WHAT TO WORK ON: Give back exactly the lines of the material below that start at the line containing "potted plant: present" and end at the line containing "side table: present", and no others.

ENTRIES SUPPLIED:
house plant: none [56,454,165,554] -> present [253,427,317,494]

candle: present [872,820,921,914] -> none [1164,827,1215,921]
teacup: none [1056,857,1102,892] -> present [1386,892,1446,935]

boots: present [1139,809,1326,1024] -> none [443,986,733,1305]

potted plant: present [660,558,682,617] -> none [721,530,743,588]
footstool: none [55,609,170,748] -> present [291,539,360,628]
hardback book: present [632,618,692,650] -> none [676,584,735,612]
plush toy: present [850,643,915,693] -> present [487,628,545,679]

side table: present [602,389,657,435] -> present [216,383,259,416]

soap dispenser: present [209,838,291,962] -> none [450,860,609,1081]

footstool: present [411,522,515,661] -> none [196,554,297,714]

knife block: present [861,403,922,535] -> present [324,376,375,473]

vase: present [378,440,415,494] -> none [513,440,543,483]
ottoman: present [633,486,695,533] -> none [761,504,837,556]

EXERCISE OUTPUT:
potted plant: present [660,558,682,617] -> none [721,530,743,588]
footstool: none [55,609,170,748] -> present [291,539,360,628]
hardback book: present [632,618,692,650] -> none [676,584,735,612]
plush toy: present [850,643,915,693] -> present [487,628,545,679]

side table: present [602,389,657,435] -> present [216,383,259,416]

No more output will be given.